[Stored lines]

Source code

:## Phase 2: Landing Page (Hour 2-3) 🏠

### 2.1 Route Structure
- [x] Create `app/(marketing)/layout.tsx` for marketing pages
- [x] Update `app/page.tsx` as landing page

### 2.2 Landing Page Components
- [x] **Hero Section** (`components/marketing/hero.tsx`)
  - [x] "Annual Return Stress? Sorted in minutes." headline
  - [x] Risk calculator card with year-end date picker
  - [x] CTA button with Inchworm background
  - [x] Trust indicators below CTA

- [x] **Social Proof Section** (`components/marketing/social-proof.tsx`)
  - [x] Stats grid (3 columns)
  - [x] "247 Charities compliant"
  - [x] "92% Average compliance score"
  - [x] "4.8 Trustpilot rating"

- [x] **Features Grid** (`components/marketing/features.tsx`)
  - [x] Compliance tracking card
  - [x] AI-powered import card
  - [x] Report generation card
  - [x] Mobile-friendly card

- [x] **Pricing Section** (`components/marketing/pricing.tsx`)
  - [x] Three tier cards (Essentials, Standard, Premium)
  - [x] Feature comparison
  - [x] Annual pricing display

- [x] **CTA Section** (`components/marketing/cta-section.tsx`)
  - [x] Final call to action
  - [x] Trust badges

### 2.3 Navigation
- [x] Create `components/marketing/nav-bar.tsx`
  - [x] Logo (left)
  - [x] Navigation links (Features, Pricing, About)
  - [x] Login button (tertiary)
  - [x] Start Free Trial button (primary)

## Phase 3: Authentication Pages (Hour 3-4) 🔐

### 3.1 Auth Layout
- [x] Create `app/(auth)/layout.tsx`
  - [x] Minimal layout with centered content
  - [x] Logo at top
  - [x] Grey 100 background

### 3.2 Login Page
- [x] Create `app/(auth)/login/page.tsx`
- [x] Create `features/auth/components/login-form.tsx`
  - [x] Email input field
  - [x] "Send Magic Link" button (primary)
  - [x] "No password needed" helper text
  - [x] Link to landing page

What is being asked: Rewrite the lines from the one holding "- [x] **CTA Section**" through the last line, inclusive, putting "Add" wherever "Create" appears and leaving everything else as it is.

Reply:
- [x] **CTA Section** (`components/marketing/cta-section.tsx`)
  - [x] Final call to action
  - [x] Trust badges

### 2.3 Navigation
- [x] Add `components/marketing/nav-bar.tsx`
  - [x] Logo (left)
  - [x] Navigation links (Features, Pricing, About)
  - [x] Login button (tertiary)
  - [x] Start Free Trial button (primary)

## Phase 3: Authentication Pages (Hour 3-4) 🔐

### 3.1 Auth Layout
- [x] Add `app/(auth)/layout.tsx`
  - [x] Minimal layout with centered content
  - [x] Logo at top
  - [x] Grey 100 background

### 3.2 Login Page
- [x] Add `app/(auth)/login/page.tsx`
- [x] Add `features/auth/components/login-form.tsx`
  - [x] Email input field
  - [x] "Send Magic Link" button (primary)
  - [x] "No password needed" helper text
  - [x] Link to landing page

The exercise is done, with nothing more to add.